If two objects are detected in a first image and one object is detected in a second image captured after the first image,
The estimation means estimates the occlusion information indicating that an object detected in the second image occludes another object,
The information processing device according to any one of claims 1 to 10, characterized in that the identification means is configured to identify, based on the occlusion information estimated by the estimation means, an object detected in the first image that is occluding other objects, as being the same object as the object detected in the second image.

When two objects are detected from a third image captured after the second image,
the estimation means estimates the occlusion information indicating that an object detected from the third image, which is associated with an image feature of the object detected from the second image, is occluding another object; and
The information processing device according to claim 11, characterized in that the identification means identifies, for an object detected from the first image that is occluded by another object, an object detected from the third image that is different from an object associated with an image feature of an object detected from the second image, as being the same object as the object occluded in the second image.

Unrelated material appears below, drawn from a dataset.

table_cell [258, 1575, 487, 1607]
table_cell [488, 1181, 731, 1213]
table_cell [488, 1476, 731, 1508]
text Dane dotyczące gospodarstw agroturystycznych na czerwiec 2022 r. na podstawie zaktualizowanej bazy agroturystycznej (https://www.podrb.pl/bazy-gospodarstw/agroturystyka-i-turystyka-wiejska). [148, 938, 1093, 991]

The information processing device according to any one of claims 1 to 12, characterized in that the trained model is a neural network.

The information processing device according to any one of claims 1 to 13, characterized in that the trained model is a model that has been trained on image features that indicate an occlusion relationship between an occluding object and an occluded object.

A program for causing a computer to function as each of the means possessed by an information processing device according to any one of claims 1 to 14.

An information processing method performed by an information processing device that detects an object from an image, comprising:
a feature extraction step of extracting image features of the object detected from the image;
an estimation step of estimating, for each object detected from the image, occlusion information indicating an occlusion relationship between the object detected from the image and another object detected from the image, based on an output of a trained model that outputs a likelihood indicating that the object detected from the image is occluded by another object;
and an identification step of identifying, for each object detected from the image, a correspondence relationship between the object detected in the image and an object detected in an image captured at a different time from the image based on at least the image features and the occlusion information.